▶ [What is needed]:
Render every line of the items below as a JSON list of strings, one string per line, skipping blank lines and leaving out the pictures.

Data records

********

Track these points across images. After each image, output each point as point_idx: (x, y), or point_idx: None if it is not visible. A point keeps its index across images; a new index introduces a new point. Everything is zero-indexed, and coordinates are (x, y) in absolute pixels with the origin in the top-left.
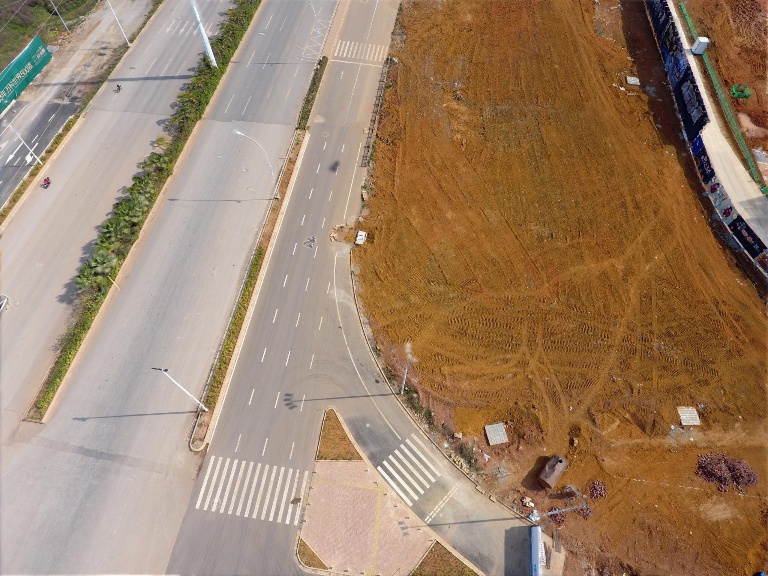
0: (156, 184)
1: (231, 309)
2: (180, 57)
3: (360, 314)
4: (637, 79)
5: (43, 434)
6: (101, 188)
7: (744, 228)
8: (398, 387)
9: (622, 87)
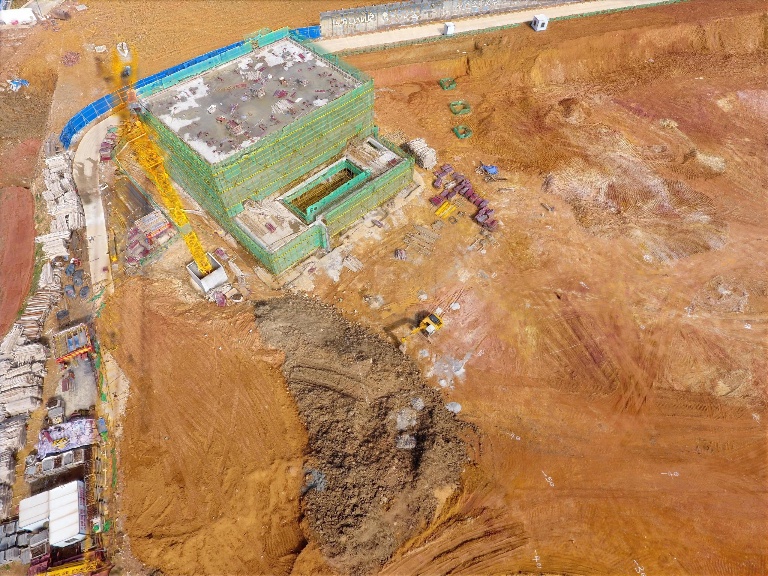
0: None
1: None
2: None
3: None
4: None
5: None
6: None
7: None
8: None
9: None
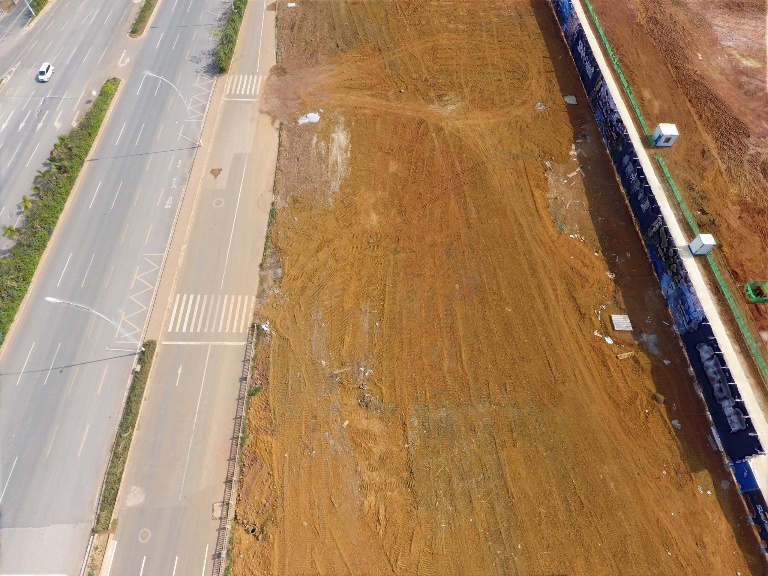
0: None
1: None
2: None
3: None
4: (627, 319)
5: None
6: None
7: None
8: None
9: (608, 337)
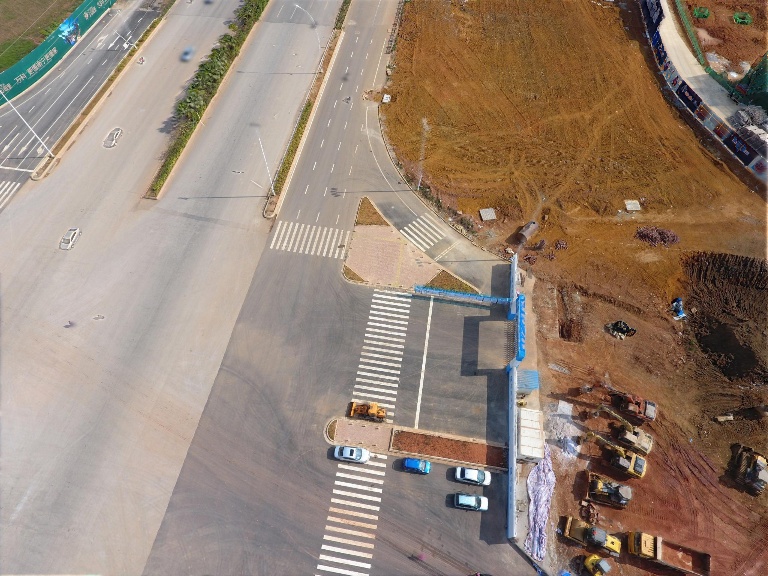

********

▶ [Finished answer]:
[
  "Track these points across images. After each image, output each point as point_idx: (x, y), or point_idx: None if it is not visible. A point keeps its index across images; a new index introduces a new point. Everything is zero-indexed, and coordinates are (x, y) in absolute pixels with the origin in the top-left.",
  "0: (156, 184)",
  "1: (231, 309)",
  "2: (180, 57)",
  "3: (360, 314)",
  "4: (637, 79)",
  "5: (43, 434)",
  "6: (101, 188)",
  "7: (744, 228)",
  "8: (398, 387)",
  "9: (622, 87)",
  "0: None",
  "1: None",
  "2: None",
  "3: None",
  "4: None",
  "5: None",
  "6: None",
  "7: None",
  "8: None",
  "9: None",
  "0: None",
  "1: None",
  "2: None",
  "3: None",
  "4: (627, 319)",
  "5: None",
  "6: None",
  "7: None",
  "8: None",
  "9: (608, 337)"
]